Он мог не ходить, но для правдивости материала, для того, чтобы понять страх человека, бегущего навстречу пулям, – а японцы открыли тогда бешеный огонь, пули роились в воздухе, как мухи, от них, казалось, даже почернел день, – пошел цепью на японские окопы и чуть не погиб. Японцы выкосили половину русской цепи.
После той атаки журналист, забившись в какую-то сырую глубокую яму, горько плакал, бился головой о стенку ямы и никак не мог остановить себя: сдали нервы. Потом пришел санитар, усатый старый солдат с повязкой на руке, сделал укол, и журналист успокоился.
Атака та, сопки, мертвые солдаты в сочной зеленой траве снились ему потом лет восемь, только недавно перестали сниться, а щемящее чувство одиночества, внутренней пустоты, боли не проходит и сейчас, и когда оно подступает, то что-то цепко и сильно сдавливает сердце, дыхание пропадает, горло начинает драть какая-то соленая дребедень, не поймешь, что это – то ли слезы, то ли кровь, то ли еще что, и потом еще губы трясутся.

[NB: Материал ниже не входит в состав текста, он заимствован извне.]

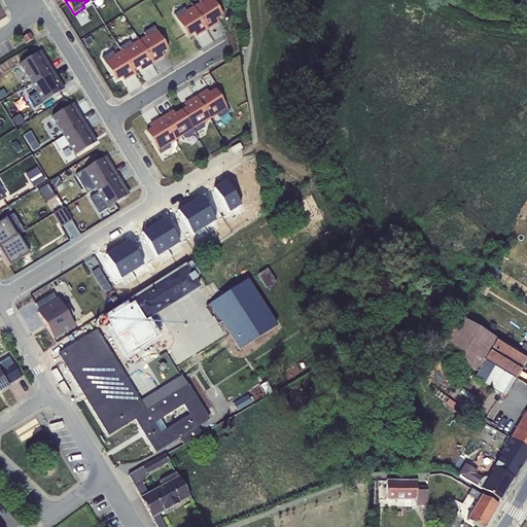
[(198,0),(200,3),(192,7),(207,30),(218,23),(216,20),(221,15),(212,0),(198,0)]
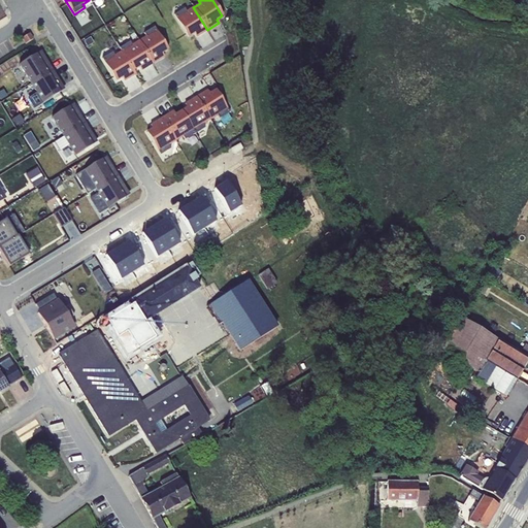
[(207,30),(193,7),(187,11),(185,8),(173,14),(188,37),(193,34),(196,37),(207,30)]
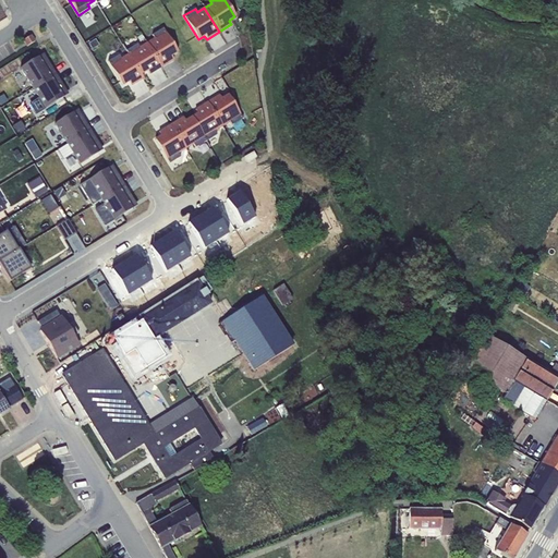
[(154,38),(146,43),(161,68),(173,60),(171,56),(178,52),(162,28),(152,35),(154,38)]
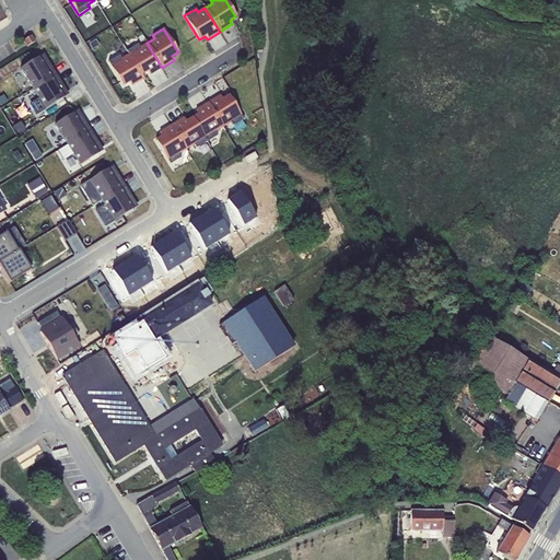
[(162,68),(147,43),(139,47),(138,44),(127,50),(129,54),(141,74),(147,71),(149,76),(162,68)]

Мелко, противно, долго.
Они выпили по две стопки, земец съел полкурицы, остальное спрятал, водку убирать не стал и замер в неподвижной позе, глядя в окно. Лишь в минуту особой расслабленности произнес:
– Колдовская все-таки штука – дорога! А притягивает-то как! Как притягивает, а? Как огонь и вода, ничего более сильного, чем дорога, вода и огонь, нету. – И замолк надолго: похоже, опьянел, а может, на него по-шамански сильно подействовала дорога.

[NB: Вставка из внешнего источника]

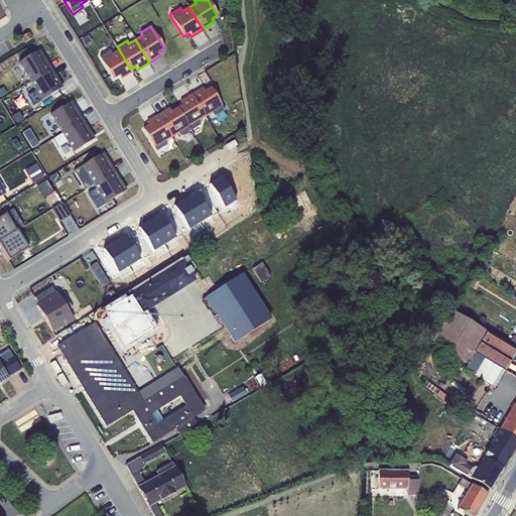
[(39,49),(35,52),(37,55),(41,53),(50,70),(60,85),(56,87),(58,90),(62,87),(51,69),(39,49)]
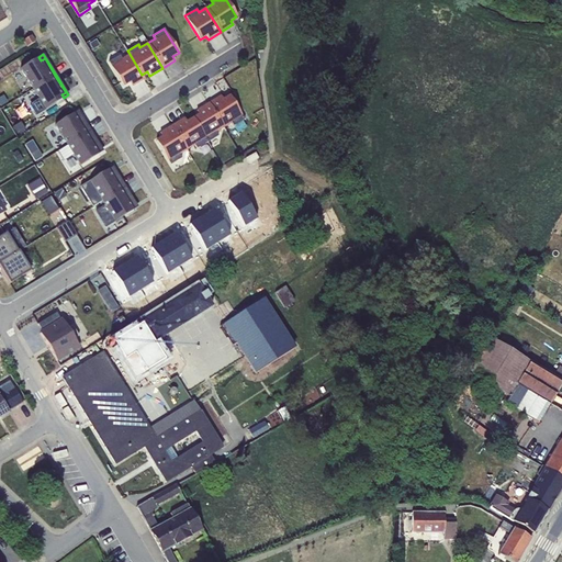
[(142,75),(130,54),(122,58),(120,55),(108,63),(123,87),(130,82),(132,87),(144,79),(142,75)]
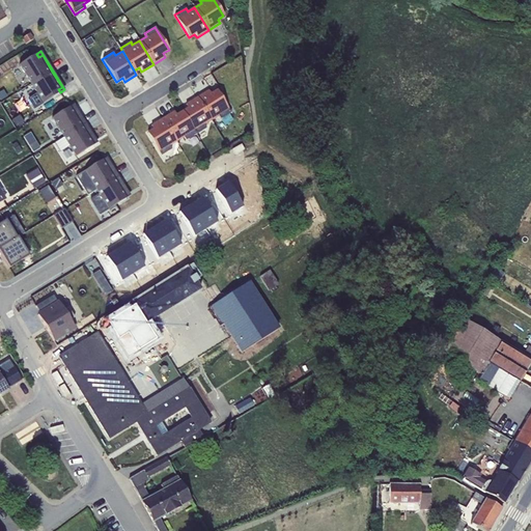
[(31,85),(52,72),(43,55),(38,57),(36,54),(19,65),(31,85)]
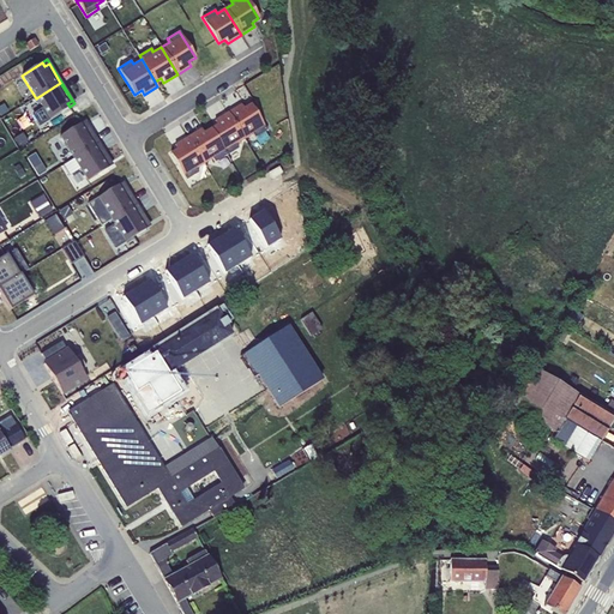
[(60,83),(36,98),(42,108),(49,120),(70,107),(67,103),(72,101),(60,83)]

В купе заглянул Распутин, пробил глазами журналиста.
– Чего ж не заходишь?
– Время еще не подоспело.
– Ко мне всегда можно! – Распутин подозрительно сощурился. – Может, гребуешь?[4]
– Нет, – сказал журналист.
– Смотри, Лександра Иваныч, – медленно произнес Распутин и прикрыл дверь купе.
«Ну что в нем особенного, что? – думал журналист, пытаясь понять Распутина, отметить в его чертах что-то необычное, колдовское, сверхъестественное. – Ну что? Борода и усы, как у многих мужиков России, цвет самый рядовой, крестьянский – темно-русый. Нос мясистый, книзу и в сторону, некрасивый, лоб несколько вдавлен, руки крепкие, волосатые, ноги – врозь. Корявые ноги-работяги. Сутулый, с припрыгивающей походкой. Распутин как бы крадется по земле, выслеживает дичь. Грудь впалая, но широкая. Бей сапогом – не пробьешь. Морщинист и устал – да, Распутин морщинист и устал не по годам… А сколько лет-то ему? Сорок шесть? Сорок восемь? Что-то около этого. И все время в нервном напряжении, то соберет в кулак бороду, сунет в рот и пожует ее, то начинает теребить нарядный поясок, которым перетянута его красная косоворотка, то почешет поясницу – он делает это быстро-быстро, по-мышиному, то поскребется у себя под мышками».